= GOAL =
Exact reproduction of the data is required, with images excluded.

-=-=-=-=-

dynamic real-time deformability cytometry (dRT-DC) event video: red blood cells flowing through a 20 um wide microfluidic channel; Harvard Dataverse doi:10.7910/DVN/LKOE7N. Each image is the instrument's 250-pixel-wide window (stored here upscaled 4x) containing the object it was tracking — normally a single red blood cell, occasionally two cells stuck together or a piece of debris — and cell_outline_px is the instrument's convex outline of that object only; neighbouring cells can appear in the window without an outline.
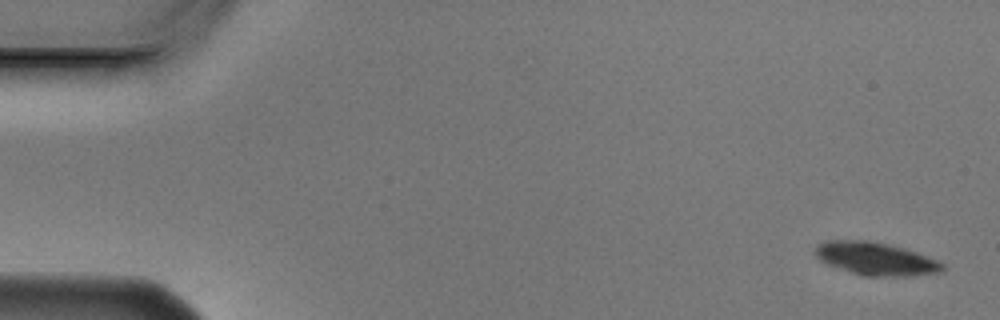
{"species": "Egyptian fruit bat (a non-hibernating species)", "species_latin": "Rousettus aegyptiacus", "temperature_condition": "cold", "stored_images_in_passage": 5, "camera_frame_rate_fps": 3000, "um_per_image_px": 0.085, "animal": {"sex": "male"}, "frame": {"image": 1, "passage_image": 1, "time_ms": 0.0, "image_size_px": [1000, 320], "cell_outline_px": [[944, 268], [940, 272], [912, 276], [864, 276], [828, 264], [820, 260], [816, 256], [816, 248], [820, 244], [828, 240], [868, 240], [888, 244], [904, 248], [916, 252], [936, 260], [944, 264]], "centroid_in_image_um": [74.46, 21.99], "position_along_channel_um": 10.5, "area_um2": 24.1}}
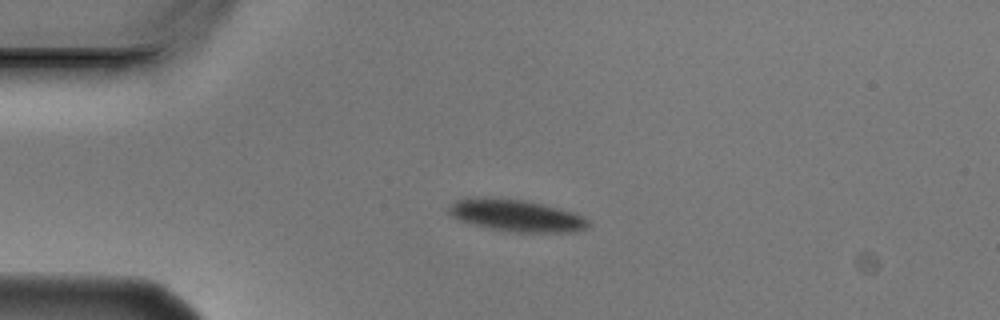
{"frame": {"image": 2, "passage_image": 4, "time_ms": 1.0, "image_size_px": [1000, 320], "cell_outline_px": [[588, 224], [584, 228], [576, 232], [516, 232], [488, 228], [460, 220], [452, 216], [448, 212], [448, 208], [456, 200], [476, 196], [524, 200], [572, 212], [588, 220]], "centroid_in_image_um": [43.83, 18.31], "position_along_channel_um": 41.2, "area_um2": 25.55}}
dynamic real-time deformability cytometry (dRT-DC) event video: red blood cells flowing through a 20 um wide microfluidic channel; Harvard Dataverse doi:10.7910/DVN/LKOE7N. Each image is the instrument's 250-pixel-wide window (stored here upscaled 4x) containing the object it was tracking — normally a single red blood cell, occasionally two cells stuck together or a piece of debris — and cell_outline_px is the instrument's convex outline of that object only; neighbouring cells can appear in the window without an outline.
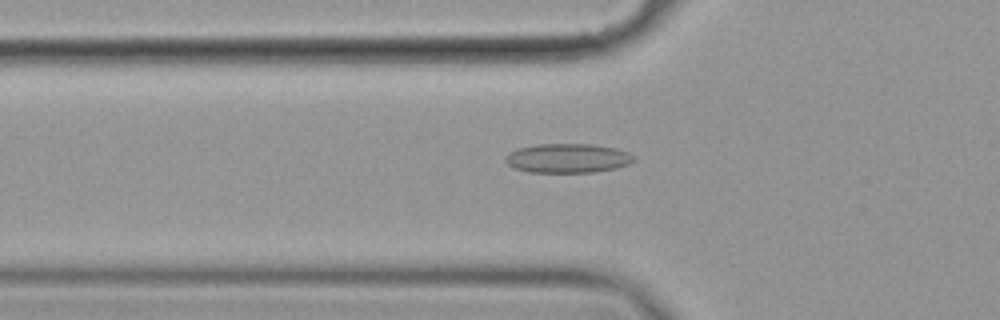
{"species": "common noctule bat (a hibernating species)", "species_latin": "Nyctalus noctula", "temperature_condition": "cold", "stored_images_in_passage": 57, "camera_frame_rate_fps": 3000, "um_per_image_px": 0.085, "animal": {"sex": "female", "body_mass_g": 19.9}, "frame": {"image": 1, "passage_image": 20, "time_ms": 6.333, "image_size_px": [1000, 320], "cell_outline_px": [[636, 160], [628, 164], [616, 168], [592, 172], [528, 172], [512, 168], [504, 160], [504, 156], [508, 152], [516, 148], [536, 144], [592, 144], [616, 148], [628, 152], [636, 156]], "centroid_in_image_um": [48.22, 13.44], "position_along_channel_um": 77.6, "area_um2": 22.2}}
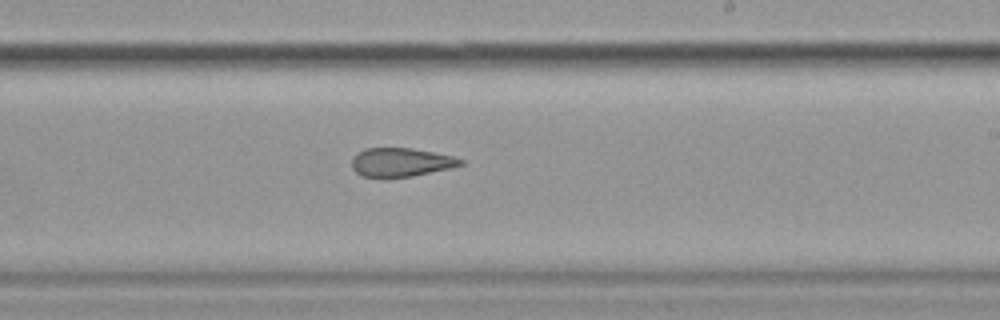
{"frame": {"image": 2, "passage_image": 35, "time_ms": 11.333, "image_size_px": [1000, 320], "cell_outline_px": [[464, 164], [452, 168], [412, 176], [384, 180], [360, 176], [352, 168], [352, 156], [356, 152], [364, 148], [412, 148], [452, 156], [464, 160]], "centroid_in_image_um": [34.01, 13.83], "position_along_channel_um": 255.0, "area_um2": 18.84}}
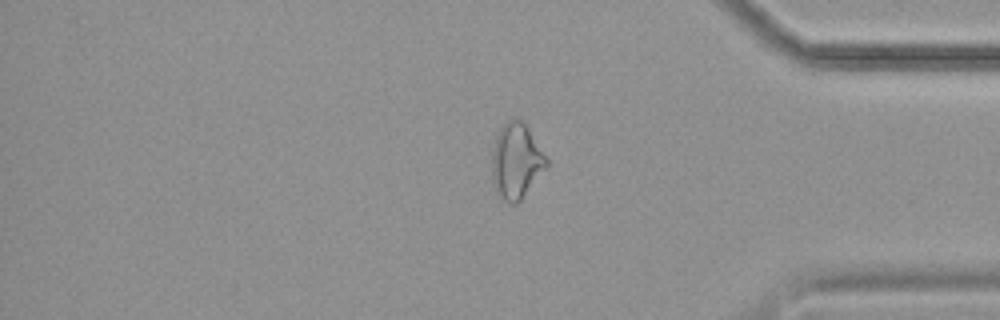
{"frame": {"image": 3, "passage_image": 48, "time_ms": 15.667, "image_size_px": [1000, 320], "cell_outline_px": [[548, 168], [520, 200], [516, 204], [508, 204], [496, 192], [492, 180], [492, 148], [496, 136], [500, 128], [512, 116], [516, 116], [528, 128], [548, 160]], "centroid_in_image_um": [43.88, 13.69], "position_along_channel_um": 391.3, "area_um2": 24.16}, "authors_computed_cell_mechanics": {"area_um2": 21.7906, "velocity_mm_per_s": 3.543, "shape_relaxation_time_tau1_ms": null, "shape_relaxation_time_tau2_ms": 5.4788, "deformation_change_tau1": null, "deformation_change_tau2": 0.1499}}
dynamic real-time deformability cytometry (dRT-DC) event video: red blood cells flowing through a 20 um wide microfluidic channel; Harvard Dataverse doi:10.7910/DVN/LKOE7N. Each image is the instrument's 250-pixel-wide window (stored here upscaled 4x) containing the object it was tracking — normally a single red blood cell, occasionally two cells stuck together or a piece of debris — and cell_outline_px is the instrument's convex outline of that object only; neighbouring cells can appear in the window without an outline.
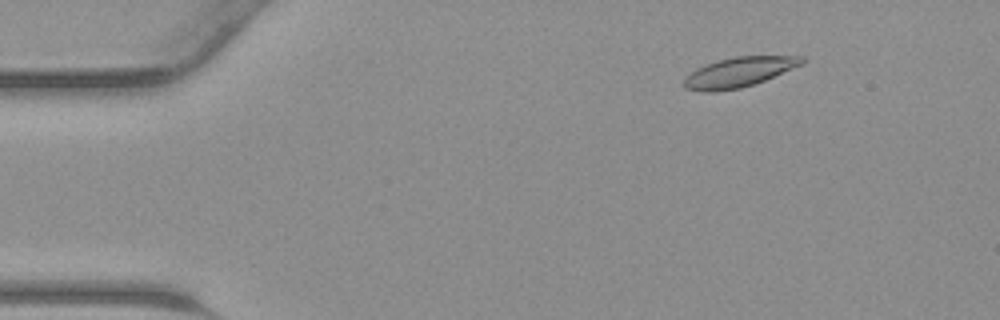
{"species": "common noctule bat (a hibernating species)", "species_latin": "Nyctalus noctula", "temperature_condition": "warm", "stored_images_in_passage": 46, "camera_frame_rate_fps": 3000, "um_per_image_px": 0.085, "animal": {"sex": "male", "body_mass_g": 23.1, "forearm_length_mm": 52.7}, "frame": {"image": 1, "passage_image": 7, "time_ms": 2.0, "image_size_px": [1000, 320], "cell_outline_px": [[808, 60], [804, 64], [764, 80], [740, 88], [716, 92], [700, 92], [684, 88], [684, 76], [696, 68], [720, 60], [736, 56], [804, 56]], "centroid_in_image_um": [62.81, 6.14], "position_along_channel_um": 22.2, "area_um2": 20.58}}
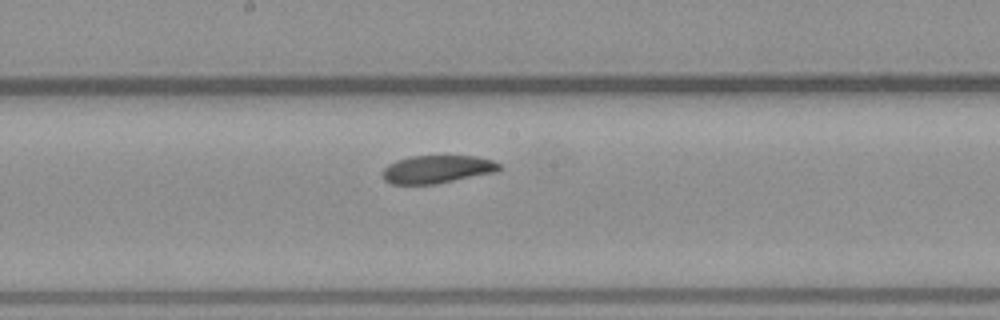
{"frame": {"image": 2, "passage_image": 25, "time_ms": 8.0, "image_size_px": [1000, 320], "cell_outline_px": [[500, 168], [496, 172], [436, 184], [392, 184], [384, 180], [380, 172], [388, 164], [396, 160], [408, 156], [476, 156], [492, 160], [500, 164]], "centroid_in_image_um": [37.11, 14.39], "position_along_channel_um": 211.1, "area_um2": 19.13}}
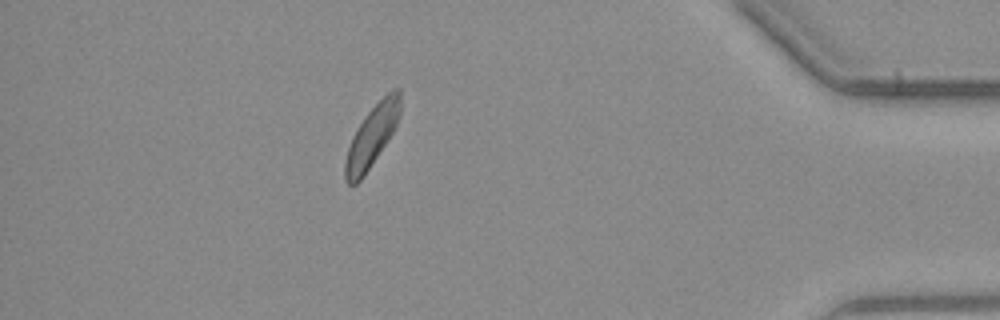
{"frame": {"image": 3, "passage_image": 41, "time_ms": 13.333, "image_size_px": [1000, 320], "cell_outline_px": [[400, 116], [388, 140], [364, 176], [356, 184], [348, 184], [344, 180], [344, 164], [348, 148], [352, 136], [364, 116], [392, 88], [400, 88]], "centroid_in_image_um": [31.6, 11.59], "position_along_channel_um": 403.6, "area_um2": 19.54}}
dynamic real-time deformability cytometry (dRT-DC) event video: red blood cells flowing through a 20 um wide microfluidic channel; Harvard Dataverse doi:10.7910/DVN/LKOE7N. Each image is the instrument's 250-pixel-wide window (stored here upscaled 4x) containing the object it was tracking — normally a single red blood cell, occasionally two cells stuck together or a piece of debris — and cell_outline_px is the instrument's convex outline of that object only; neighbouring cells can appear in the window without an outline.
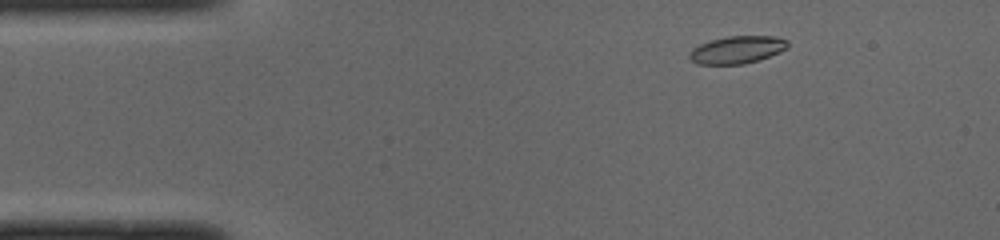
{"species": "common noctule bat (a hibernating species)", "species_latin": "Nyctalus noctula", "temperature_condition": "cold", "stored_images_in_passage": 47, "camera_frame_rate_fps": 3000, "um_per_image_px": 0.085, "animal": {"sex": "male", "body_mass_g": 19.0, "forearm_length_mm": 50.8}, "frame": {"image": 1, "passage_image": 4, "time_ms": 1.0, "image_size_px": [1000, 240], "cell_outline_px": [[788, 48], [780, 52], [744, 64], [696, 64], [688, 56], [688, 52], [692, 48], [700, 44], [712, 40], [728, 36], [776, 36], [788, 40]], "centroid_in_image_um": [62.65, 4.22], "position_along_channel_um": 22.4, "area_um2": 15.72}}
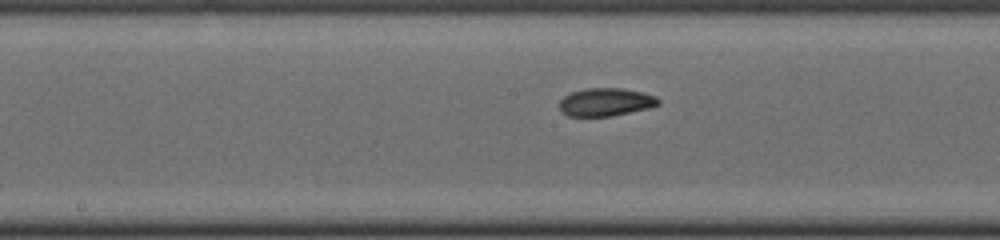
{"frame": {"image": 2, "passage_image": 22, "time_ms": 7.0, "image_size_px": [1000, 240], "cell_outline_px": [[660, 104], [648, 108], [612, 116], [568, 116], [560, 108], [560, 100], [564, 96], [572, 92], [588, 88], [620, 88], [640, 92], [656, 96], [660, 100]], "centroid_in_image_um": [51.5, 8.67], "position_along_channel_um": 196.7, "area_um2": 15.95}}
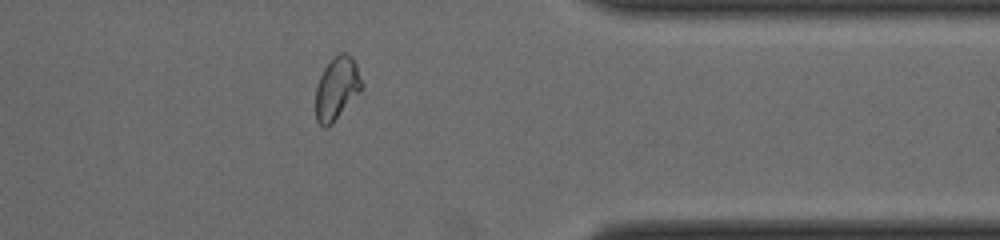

-=-=-=-=-

= RESPONSE TO THIS EXERCISE =
dynamic real-time deformability cytometry (dRT-DC) event video: red blood cells flowing through a 20 um wide microfluidic channel; Harvard Dataverse doi:10.7910/DVN/LKOE7N. Each image is the instrument's 250-pixel-wide window (stored here upscaled 4x) containing the object it was tracking — normally a single red blood cell, occasionally two cells stuck together or a piece of debris — and cell_outline_px is the instrument's convex outline of that object only; neighbouring cells can appear in the window without an outline.
{"species": "Egyptian fruit bat (a non-hibernating species)", "species_latin": "Rousettus aegyptiacus", "temperature_condition": "cold", "stored_images_in_passage": 5, "camera_frame_rate_fps": 3000, "um_per_image_px": 0.085, "animal": {"sex": "male"}, "frame": {"image": 1, "passage_image": 1, "time_ms": 0.0, "image_size_px": [1000, 320], "cell_outline_px": [[944, 268], [940, 272], [912, 276], [864, 276], [828, 264], [820, 260], [816, 256], [816, 248], [820, 244], [828, 240], [868, 240], [888, 244], [904, 248], [916, 252], [936, 260], [944, 264]], "centroid_in_image_um": [74.46, 21.99], "position_along_channel_um": 10.5, "area_um2": 24.1}}
{"frame": {"image": 2, "passage_image": 4, "time_ms": 1.0, "image_size_px": [1000, 320], "cell_outline_px": [[588, 224], [584, 228], [576, 232], [516, 232], [488, 228], [460, 220], [452, 216], [448, 212], [448, 208], [456, 200], [476, 196], [524, 200], [572, 212], [588, 220]], "centroid_in_image_um": [43.83, 18.31], "position_along_channel_um": 41.2, "area_um2": 25.55}}
dynamic real-time deformability cytometry (dRT-DC) event video: red blood cells flowing through a 20 um wide microfluidic channel; Harvard Dataverse doi:10.7910/DVN/LKOE7N. Each image is the instrument's 250-pixel-wide window (stored here upscaled 4x) containing the object it was tracking — normally a single red blood cell, occasionally two cells stuck together or a piece of debris — and cell_outline_px is the instrument's convex outline of that object only; neighbouring cells can appear in the window without an outline.
{"species": "common noctule bat (a hibernating species)", "species_latin": "Nyctalus noctula", "temperature_condition": "cold", "stored_images_in_passage": 57, "camera_frame_rate_fps": 3000, "um_per_image_px": 0.085, "animal": {"sex": "female", "body_mass_g": 19.9}, "frame": {"image": 1, "passage_image": 20, "time_ms": 6.333, "image_size_px": [1000, 320], "cell_outline_px": [[636, 160], [628, 164], [616, 168], [592, 172], [528, 172], [512, 168], [504, 160], [504, 156], [508, 152], [516, 148], [536, 144], [592, 144], [616, 148], [628, 152], [636, 156]], "centroid_in_image_um": [48.22, 13.44], "position_along_channel_um": 77.6, "area_um2": 22.2}}
{"frame": {"image": 2, "passage_image": 35, "time_ms": 11.333, "image_size_px": [1000, 320], "cell_outline_px": [[464, 164], [452, 168], [412, 176], [384, 180], [360, 176], [352, 168], [352, 156], [356, 152], [364, 148], [412, 148], [452, 156], [464, 160]], "centroid_in_image_um": [34.01, 13.83], "position_along_channel_um": 255.0, "area_um2": 18.84}}
{"frame": {"image": 3, "passage_image": 48, "time_ms": 15.667, "image_size_px": [1000, 320], "cell_outline_px": [[548, 168], [520, 200], [516, 204], [508, 204], [496, 192], [492, 180], [492, 148], [496, 136], [500, 128], [512, 116], [516, 116], [528, 128], [548, 160]], "centroid_in_image_um": [43.88, 13.69], "position_along_channel_um": 391.3, "area_um2": 24.16}, "authors_computed_cell_mechanics": {"area_um2": 21.7906, "velocity_mm_per_s": 3.543, "shape_relaxation_time_tau1_ms": null, "shape_relaxation_time_tau2_ms": 5.4788, "deformation_change_tau1": null, "deformation_change_tau2": 0.1499}}
dynamic real-time deformability cytometry (dRT-DC) event video: red blood cells flowing through a 20 um wide microfluidic channel; Harvard Dataverse doi:10.7910/DVN/LKOE7N. Each image is the instrument's 250-pixel-wide window (stored here upscaled 4x) containing the object it was tracking — normally a single red blood cell, occasionally two cells stuck together or a piece of debris — and cell_outline_px is the instrument's convex outline of that object only; neighbouring cells can appear in the window without an outline.
{"species": "common noctule bat (a hibernating species)", "species_latin": "Nyctalus noctula", "temperature_condition": "warm", "stored_images_in_passage": 46, "camera_frame_rate_fps": 3000, "um_per_image_px": 0.085, "animal": {"sex": "male", "body_mass_g": 23.1, "forearm_length_mm": 52.7}, "frame": {"image": 1, "passage_image": 7, "time_ms": 2.0, "image_size_px": [1000, 320], "cell_outline_px": [[808, 60], [804, 64], [764, 80], [740, 88], [716, 92], [700, 92], [684, 88], [684, 76], [696, 68], [720, 60], [736, 56], [804, 56]], "centroid_in_image_um": [62.81, 6.14], "position_along_channel_um": 22.2, "area_um2": 20.58}}
{"frame": {"image": 2, "passage_image": 25, "time_ms": 8.0, "image_size_px": [1000, 320], "cell_outline_px": [[500, 168], [496, 172], [436, 184], [392, 184], [384, 180], [380, 172], [388, 164], [396, 160], [408, 156], [476, 156], [492, 160], [500, 164]], "centroid_in_image_um": [37.11, 14.39], "position_along_channel_um": 211.1, "area_um2": 19.13}}
{"frame": {"image": 3, "passage_image": 41, "time_ms": 13.333, "image_size_px": [1000, 320], "cell_outline_px": [[400, 116], [388, 140], [364, 176], [356, 184], [348, 184], [344, 180], [344, 164], [348, 148], [352, 136], [364, 116], [392, 88], [400, 88]], "centroid_in_image_um": [31.6, 11.59], "position_along_channel_um": 403.6, "area_um2": 19.54}}
dynamic real-time deformability cytometry (dRT-DC) event video: red blood cells flowing through a 20 um wide microfluidic channel; Harvard Dataverse doi:10.7910/DVN/LKOE7N. Each image is the instrument's 250-pixel-wide window (stored here upscaled 4x) containing the object it was tracking — normally a single red blood cell, occasionally two cells stuck together or a piece of debris — and cell_outline_px is the instrument's convex outline of that object only; neighbouring cells can appear in the window without an outline.
{"species": "common noctule bat (a hibernating species)", "species_latin": "Nyctalus noctula", "temperature_condition": "cold", "stored_images_in_passage": 47, "camera_frame_rate_fps": 3000, "um_per_image_px": 0.085, "animal": {"sex": "male", "body_mass_g": 19.0, "forearm_length_mm": 50.8}, "frame": {"image": 1, "passage_image": 4, "time_ms": 1.0, "image_size_px": [1000, 240], "cell_outline_px": [[788, 48], [780, 52], [744, 64], [696, 64], [688, 56], [688, 52], [692, 48], [700, 44], [712, 40], [728, 36], [776, 36], [788, 40]], "centroid_in_image_um": [62.65, 4.22], "position_along_channel_um": 22.4, "area_um2": 15.72}}
{"frame": {"image": 2, "passage_image": 22, "time_ms": 7.0, "image_size_px": [1000, 240], "cell_outline_px": [[660, 104], [648, 108], [612, 116], [568, 116], [560, 108], [560, 100], [564, 96], [572, 92], [588, 88], [620, 88], [640, 92], [656, 96], [660, 100]], "centroid_in_image_um": [51.5, 8.67], "position_along_channel_um": 196.7, "area_um2": 15.95}}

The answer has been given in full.